I identify a lot with Frederik deBoer, who has a liberal arts background and is getting a crash course in quantitative methods as a grown-ass adult. He has a nice piece on “Big Data” and its broken promises. One of the most important is the simple fact that basically anything is “statistically significant” in a large-enough dataset, for which he offers a pretty good layman’s explanation:
Think of statistical significance like this. Suppose I came to you and claimed that I had found an unbalanced or trick quarter, one that was more likely to come up heads than tails. As proof, I tell you that I had flipped the quarter 15 times, and 10 times of those times, it had come up heads. Would you take that as acceptable proof? You would not; with that small number of trials, there is a relatively high probability that I would get that result simply through random chance. In fact, we could calculate that probability easily. But if I instead said to you that I had flipped the coin 15,000 times, and it had come up heads 10,000 times, you would accept my claim that the coin was weighted. Again, we could calculate the odds that this happened by random chance, which would be quite low– close to zero. This example shows that we have a somewhat intuitive understanding of what we mean by statistically significant. We call something significant if it has a low p-value, or the chance that a given quantitative result is the product of random error. (Remember, in statistics, error = inevitable, bias = really bad.) The p-value of the 15 trial example would be relatively high, too high to trust the result. The p-value of the 15,000 trial example, low enough to be treated as zero.
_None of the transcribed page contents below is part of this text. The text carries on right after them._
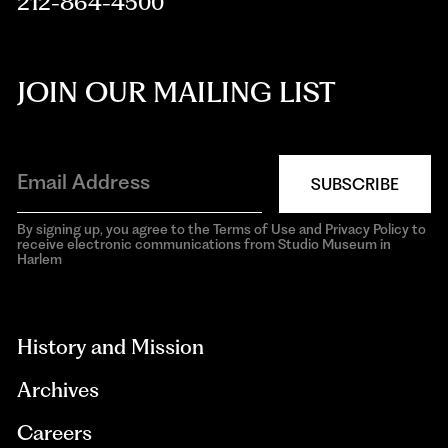
212-864-4500
JOIN OUR MAILING LIST
SUBSCRIBE
By signing up, you agree to the Terms of Use and Privacy Policy to
receive electronic communications from Studio Museum in
Harlem
aria-
hidden=true
History and Mission
Archives
Careers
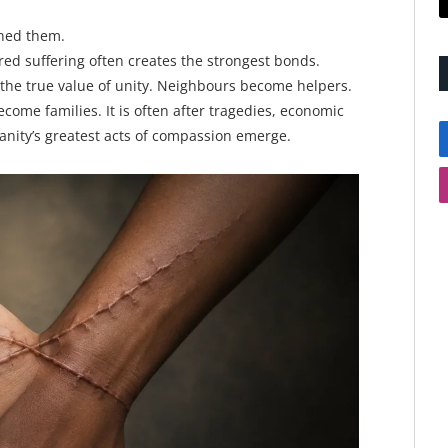
ined them.
red suffering often creates the strongest bonds.
 the true value of unity. Neighbours become helpers.
ome families. It is often after tragedies, economic
umanity’s greatest acts of compassion emerge.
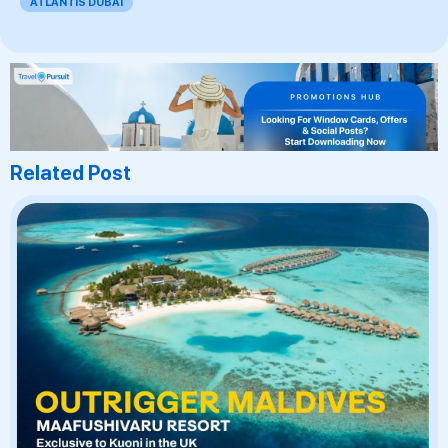
ATLANTIS DUBAI
Related Post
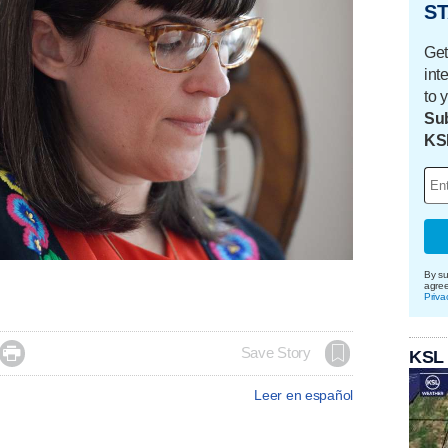
ST
Get
int
to 
Sub
KS
By su
agre
Priva

Save Story
KSL
Leer en español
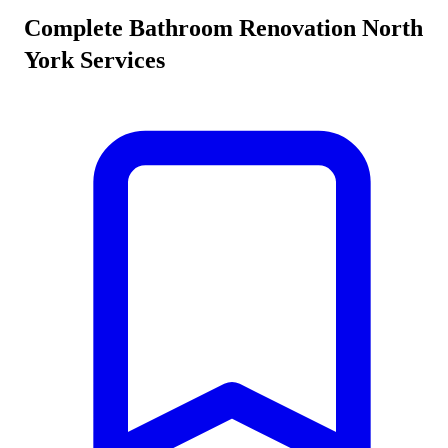
Complete
Bathroom Renovation North
York
Services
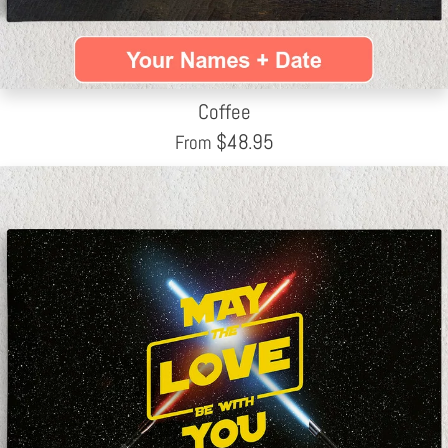
Coffee
$
48.95
From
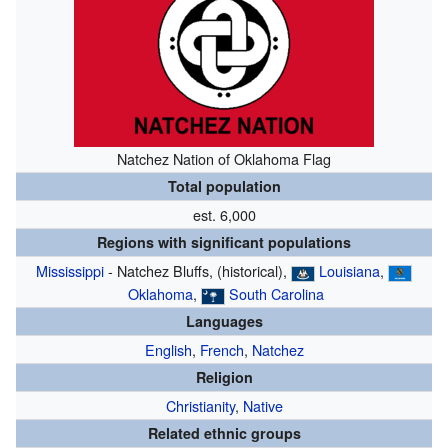
Natchez Nation of Oklahoma
Flag
Total population
est. 6,000
Regions with significant populations
Mississippi
- Natchez Bluffs, (historical),
Louisiana
,
Oklahoma
,
South Carolina
Languages
English
,
French
,
Natchez
Religion
Christianity
,
Native
Related ethnic groups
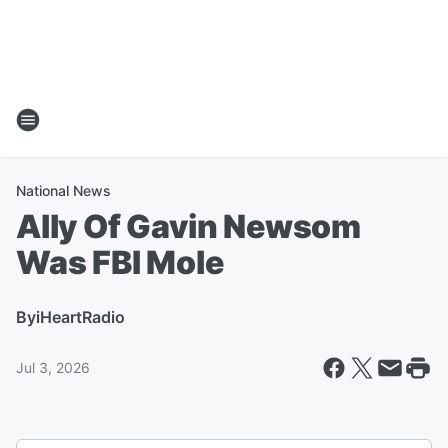
National News
Ally Of Gavin Newsom
Was FBI Mole
By
iHeartRadio
Jul 3, 2026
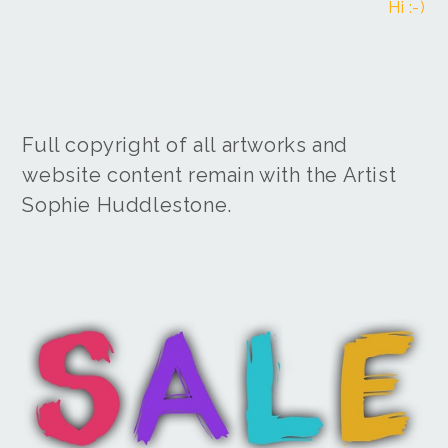
Hi :-)
Full copyright of all artworks and
website content remain with the Artist
Sophie Huddlestone.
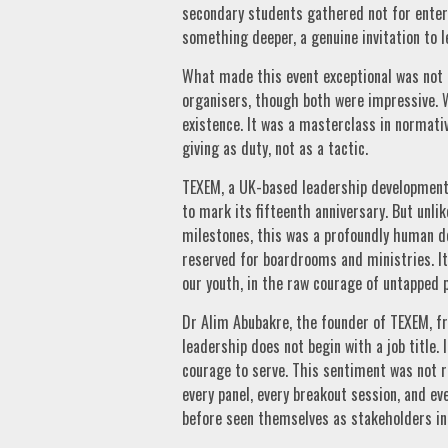
secondary students gathered not for entert
something deeper, a genuine invitation to l
What made this event exceptional was not t
organisers, though both were impressive. W
existence. It was a masterclass in normativ
giving as duty, not as a tactic.
TEXEM, a UK-based leadership development 
to mark its fifteenth anniversary. But unl
milestones, this was a profoundly human d
reserved for boardrooms and ministries. It 
our youth, in the raw courage of untapped p
Dr Alim Abubakre, the founder of TEXEM, f
leadership does not begin with a job title.
courage to serve. This sentiment was not r
every panel, every breakout session, and e
before seen themselves as stakeholders in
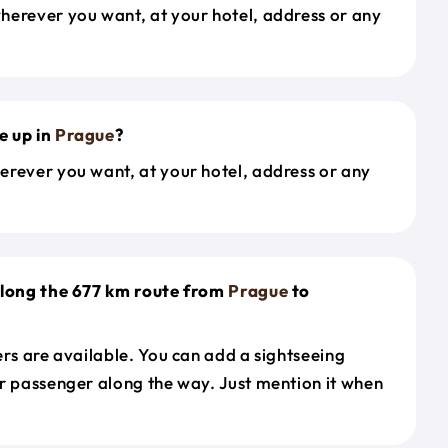
herever you want, at your hotel, address or any
e up in
Prague
?
erever you want, at your hotel, address or any
along the 677 km route from
Prague
to
ers are available. You can add a sightseeing
r passenger along the way. Just mention it when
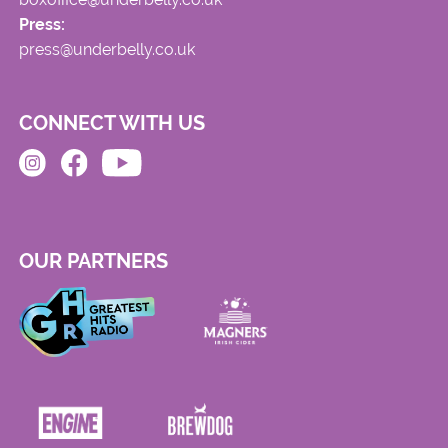
Press:
press@underbelly.co.uk
CONNECT WITH US
OUR PARTNERS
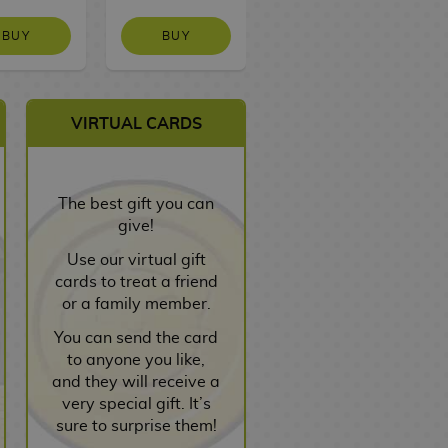
BUY
BUY
NO STOCK
VIRTUAL CARDS
The best gift you can
give!
Use our virtual gift
cards to treat a friend
or a family member.
You can send the card
to anyone you like,
and they will receive a
very special gift. It’s
sure to surprise them!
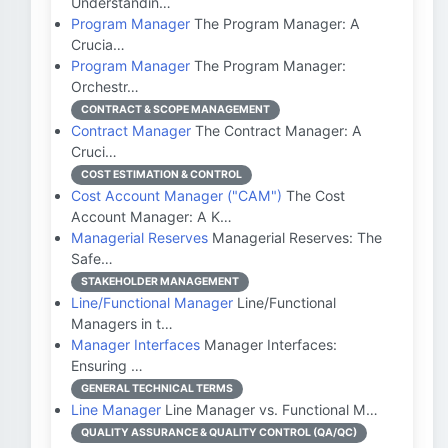
Understandin…
Program Manager
The Program Manager: A
Crucia…
Program Manager
The Program Manager:
Orchestr…
CONTRACT & SCOPE MANAGEMENT
Contract Manager
The Contract Manager: A
Cruci…
COST ESTIMATION & CONTROL
Cost Account Manager ("CAM")
The Cost
Account Manager: A K…
Managerial Reserves
Managerial Reserves: The
Safe…
STAKEHOLDER MANAGEMENT
Line/Functional Manager
Line/Functional
Managers in t…
Manager Interfaces
Manager Interfaces:
Ensuring …
GENERAL TECHNICAL TERMS
Line Manager
Line Manager vs. Functional M…
QUALITY ASSURANCE & QUALITY CONTROL (QA/QC)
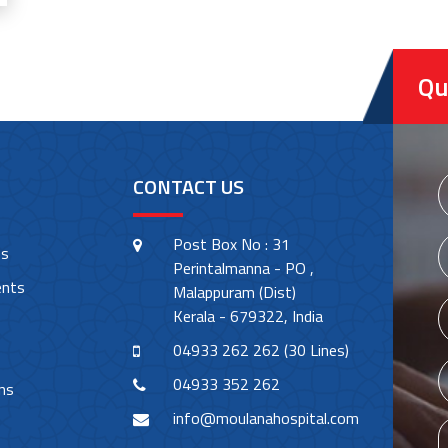
Qu
CONTACT US
Post Box No : 31
es
Perintalmanna - PO ,
ents
Malappuram (Dist)
Kerala - 679322, India
04933 262 262 (30 Lines)
04933 352 262
ns
info@moulanahospital.com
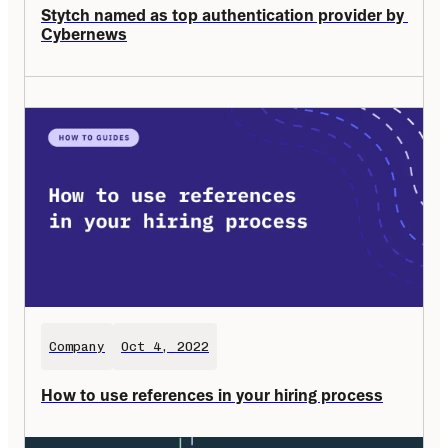
Stytch named as top authentication provider by 
Cybernews
Company
Oct 4, 2022
How to use references in your hiring process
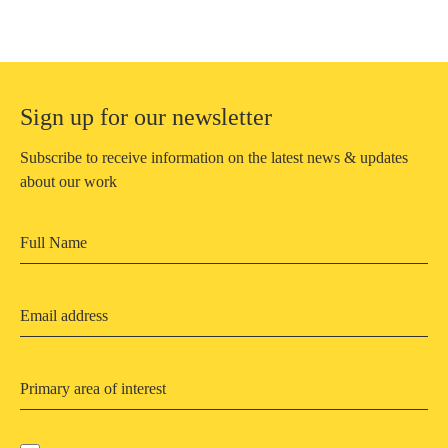
Sign up for our newsletter
Subscribe to receive information on the latest news & updates
about our work
Primary area of interest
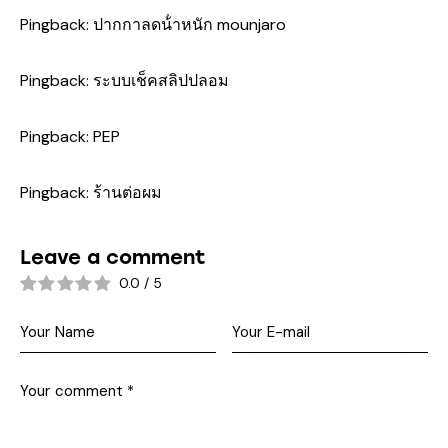
Pingback:
ปากกาลดน้ําหนัก mounjaro
Pingback:
ระบบเช็คสลิปปลอม
Pingback:
PEP
Pingback:
ร้านต่อผม
Leave a comment
0.0
/
5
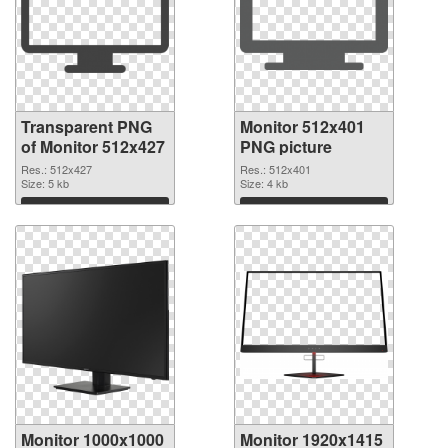
Transparent PNG
Monitor 512x401
of Monitor 512x427
PNG picture
Res.: 512x427
Res.: 512x401
Size: 5 kb
Size: 4 kb
Download
Download
Monitor 1000x1000
Monitor 1920x1415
With a big dataset, everything has a very low p-value. When you run it through most predictive models and test it on every possible variable, you will get the result that every independent variable impacts the result, and the p-value is low enough you can discard the possibility that it is a result of random chance. This is especially troublesome when your sample, or n, is extremely large yet represents only a small portion of the overall result. You will not face the issue that your results are driven by random variations of the sample, but you are very likely to face the problem that your sample isn’t representative. If there is some selection bias in what datapoints are sampled, you could be producing very poor models of reality. But judging whether your data is representative is difficult, because it’s difficult to make statements about missing data. For really big datasets, making sure that your data is representative is a devilishly difficult and extremely important problem.
The promise of “Big Data” is that “n=All”, a common statement amongst its proponents. Yet this is rarely the case, often because the data capture is process and often because of computational practicality. The most fancy machine learning models in the world won’t help you if your data is of poor quality, and pretty simple methods like linear regression can be incredibly powerful when faced with the right methods. Fancy machine learning techniques do have their uses, though – for example, regression offers little help in the problem of “feature selection“, or choosing which variables to use in constructing a predictive model. This is a pretty important problem when you are looking at a problem without strong theoretical avenues of investigation.
The most important lesson I have learned from my intensive study of statistics is that certainty is elusive. To people with no serious quantitative training (including myself nine months ago), you imagine that statistical inference works like high-school math problems. You “run the numbers”, and an answer pops out. But this is almost never the case, and successful inference involves many layers of judgment in data gathering, data processing, and model-building. There are definitely wrong answers – for example, when faced with a problem that calls for a prediction of probability, you can’t assume linearity. If you do, some predicted values might be negative and negative probabilities are a nonsensical idea. But answers can’t be “right”, they can only be defensible. And beyond that, reasonable intelligent people can disagree violently about which answers are defensible.
Learning statistics has been invigorating as I realize just how much is possible with a dataset and an old laptop, and humbling as I realize that statistical investigation is a lot more difficult than learning the commands in R.